As for the road ahead, Howard is mindful of the recent rush of criticism of deep learning by the likes of Gary Marcus, the NYU cognitive scientist and entrepreneur, who has written long articles describing how deep learning falls short of the Holy Grail of "artificial general intelligence," and continues to tweet regularly about such shortcomings.

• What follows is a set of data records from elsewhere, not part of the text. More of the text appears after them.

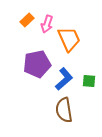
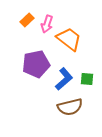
orange trapezoid: rotated 28 degrees counterclockwise
purple pentagon: moved 1 px left
green square: moved 2 px left, 2 px up
brown semicircle: moved 6 px right, 3 px up; rotated 95 degrees counterclockwise
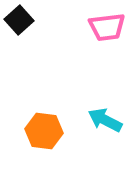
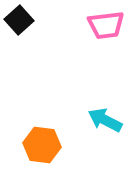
pink trapezoid: moved 1 px left, 2 px up
orange hexagon: moved 2 px left, 14 px down
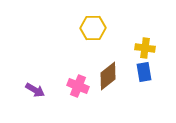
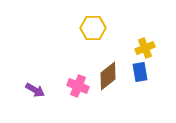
yellow cross: rotated 30 degrees counterclockwise
blue rectangle: moved 4 px left
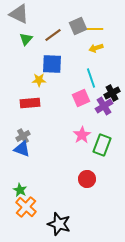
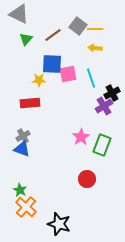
gray square: rotated 30 degrees counterclockwise
yellow arrow: moved 1 px left; rotated 24 degrees clockwise
pink square: moved 13 px left, 24 px up; rotated 12 degrees clockwise
pink star: moved 1 px left, 2 px down
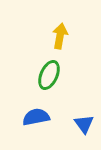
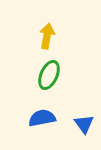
yellow arrow: moved 13 px left
blue semicircle: moved 6 px right, 1 px down
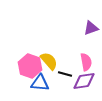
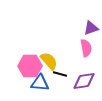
pink semicircle: moved 14 px up
pink hexagon: rotated 20 degrees counterclockwise
black line: moved 5 px left
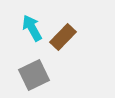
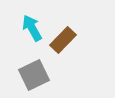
brown rectangle: moved 3 px down
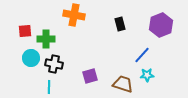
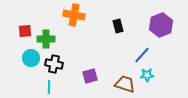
black rectangle: moved 2 px left, 2 px down
brown trapezoid: moved 2 px right
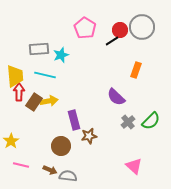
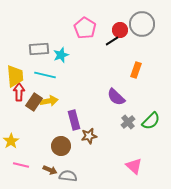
gray circle: moved 3 px up
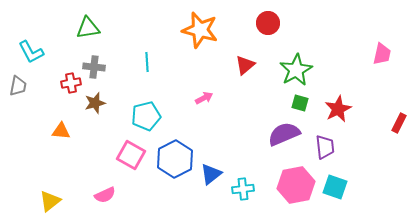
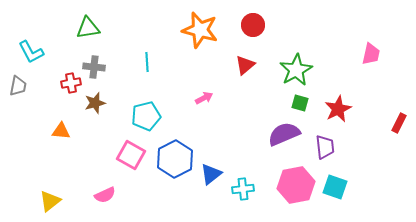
red circle: moved 15 px left, 2 px down
pink trapezoid: moved 11 px left
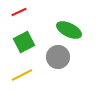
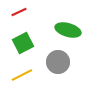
green ellipse: moved 1 px left; rotated 10 degrees counterclockwise
green square: moved 1 px left, 1 px down
gray circle: moved 5 px down
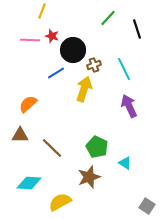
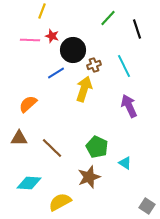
cyan line: moved 3 px up
brown triangle: moved 1 px left, 3 px down
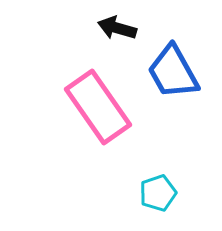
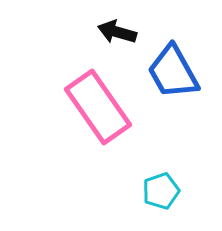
black arrow: moved 4 px down
cyan pentagon: moved 3 px right, 2 px up
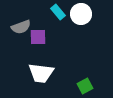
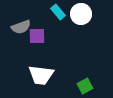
purple square: moved 1 px left, 1 px up
white trapezoid: moved 2 px down
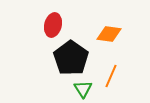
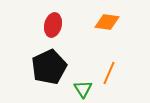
orange diamond: moved 2 px left, 12 px up
black pentagon: moved 22 px left, 9 px down; rotated 12 degrees clockwise
orange line: moved 2 px left, 3 px up
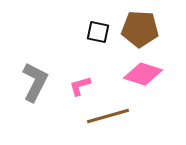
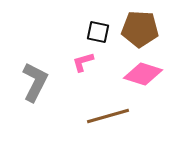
pink L-shape: moved 3 px right, 24 px up
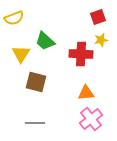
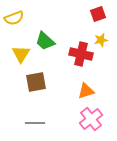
red square: moved 3 px up
red cross: rotated 10 degrees clockwise
brown square: rotated 25 degrees counterclockwise
orange triangle: moved 2 px up; rotated 12 degrees counterclockwise
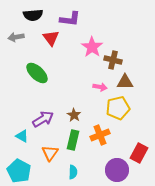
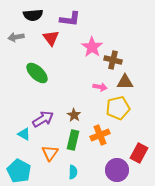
cyan triangle: moved 2 px right, 2 px up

Marcus, says Howard, implies deep learning's practitioners are not aware of its limitations, but they actually are aware. "Well, yes, it has things it's not perfect at," he concedes, and "deep learning can't do everything, but it's a jolly useful tool, and it can help people do their jobs better in a lot of ways."

Howard is of a practical bent: "Maybe it doesn't lead us to generalized AI, but who cares. I'm not trying to build a brain, that's not something I'm interested in."